[Your tasks]
1: In the notes on depressive episodes and IQ, why is the count of past-year depressive episodes larger than the number of participants?
2: Resume the notes on depressive episodes and IQ after their final sentence.

[Text passage]
-- -- --
326 past-year depressive episodes were recorded across 1048 person-interviews, representing 286 New England Family Study participants (249 reporting past-year depression once, 34 twice, and 3 three times).
Model 1 adjusted for age, gender, ethnicity, parental psychiatric history and parental socioeconomic disadvantage.
Model 2 also adjusted for participant educational attainment.
Odds/rate ratios for the comparison of IQ scores <85 to scores ⩾85 derived from linear contrasts of the regression coefficients in the model parameterised with five IQ categories.
-- -- --
Saved data entries
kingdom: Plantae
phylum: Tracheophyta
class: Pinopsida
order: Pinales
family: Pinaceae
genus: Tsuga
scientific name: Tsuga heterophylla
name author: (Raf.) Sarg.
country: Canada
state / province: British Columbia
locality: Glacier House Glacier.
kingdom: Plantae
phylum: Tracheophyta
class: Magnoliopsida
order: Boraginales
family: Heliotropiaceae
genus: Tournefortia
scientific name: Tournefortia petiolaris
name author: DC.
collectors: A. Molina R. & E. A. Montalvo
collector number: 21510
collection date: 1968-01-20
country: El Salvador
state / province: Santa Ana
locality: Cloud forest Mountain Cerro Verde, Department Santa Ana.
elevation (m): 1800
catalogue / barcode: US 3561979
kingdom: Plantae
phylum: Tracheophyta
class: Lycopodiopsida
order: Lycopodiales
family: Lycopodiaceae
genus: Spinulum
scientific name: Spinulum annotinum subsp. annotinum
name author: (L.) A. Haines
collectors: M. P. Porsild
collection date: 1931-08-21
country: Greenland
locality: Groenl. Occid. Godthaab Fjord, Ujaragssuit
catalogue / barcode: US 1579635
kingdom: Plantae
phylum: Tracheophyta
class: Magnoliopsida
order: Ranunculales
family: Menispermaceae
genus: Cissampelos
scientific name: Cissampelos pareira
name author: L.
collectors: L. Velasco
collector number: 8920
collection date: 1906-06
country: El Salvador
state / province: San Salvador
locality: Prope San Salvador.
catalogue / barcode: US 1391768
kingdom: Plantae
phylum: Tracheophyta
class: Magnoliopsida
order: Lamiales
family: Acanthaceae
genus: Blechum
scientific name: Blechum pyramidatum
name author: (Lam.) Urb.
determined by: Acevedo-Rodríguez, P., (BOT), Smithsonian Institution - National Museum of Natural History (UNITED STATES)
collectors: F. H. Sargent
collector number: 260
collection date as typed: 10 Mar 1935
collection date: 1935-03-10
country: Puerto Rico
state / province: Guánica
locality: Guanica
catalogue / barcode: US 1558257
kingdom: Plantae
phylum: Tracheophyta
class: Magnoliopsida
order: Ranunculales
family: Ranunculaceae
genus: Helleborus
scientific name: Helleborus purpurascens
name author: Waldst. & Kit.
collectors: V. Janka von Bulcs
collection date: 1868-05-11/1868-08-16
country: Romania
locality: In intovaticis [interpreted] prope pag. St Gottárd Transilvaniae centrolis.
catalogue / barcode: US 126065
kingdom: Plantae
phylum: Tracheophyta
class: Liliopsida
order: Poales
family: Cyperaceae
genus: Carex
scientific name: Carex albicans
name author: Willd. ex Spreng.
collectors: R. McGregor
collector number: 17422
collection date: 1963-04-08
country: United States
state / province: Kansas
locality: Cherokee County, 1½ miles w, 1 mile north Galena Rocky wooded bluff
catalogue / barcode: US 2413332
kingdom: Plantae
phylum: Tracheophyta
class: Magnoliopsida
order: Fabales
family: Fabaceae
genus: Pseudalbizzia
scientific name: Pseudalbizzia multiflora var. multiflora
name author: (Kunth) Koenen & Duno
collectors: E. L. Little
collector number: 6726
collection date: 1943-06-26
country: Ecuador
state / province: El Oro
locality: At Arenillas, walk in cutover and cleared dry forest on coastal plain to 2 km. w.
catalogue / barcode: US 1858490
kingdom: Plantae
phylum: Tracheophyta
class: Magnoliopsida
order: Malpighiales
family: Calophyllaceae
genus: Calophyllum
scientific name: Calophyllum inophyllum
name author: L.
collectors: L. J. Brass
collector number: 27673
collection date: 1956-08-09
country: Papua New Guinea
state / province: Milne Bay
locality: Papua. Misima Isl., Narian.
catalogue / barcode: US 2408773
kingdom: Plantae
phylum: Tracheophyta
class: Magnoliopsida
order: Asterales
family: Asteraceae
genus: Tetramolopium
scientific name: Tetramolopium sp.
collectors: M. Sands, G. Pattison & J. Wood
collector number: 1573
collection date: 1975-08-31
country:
-- -- --
[Results by task]
1: Some participants reported past-year depression more than once. Of the 286 participants, 249 reported it once, 34 twice, and 3 three times, which gives 326 episodes.

2:
Suicide ideation and attempt
Compared with participants with childhood IQ scores >115, participants with IQ scores <85 had higher risks for suicide ideation (OR = 3.79, 95% CI 1.79–8.02) and attempt (OR = 4.94, 95% CI 1.67–14.55). Participants in the lowest IQ category also had higher risk for suicidality when the reference group was collapsed to include all participants with IQ scores ⩾85 (OR = 3.00, 95% CI 1.67–5.37 for suicide ideation; OR = 2.98, 95% CI 1.47–6.01 for suicide attempt) (Table 3). The associations were unchanged after adjustment for participant education.
Table 3.
Association between age-7 IQ and risk of suicide ideation and attempt (n = 633)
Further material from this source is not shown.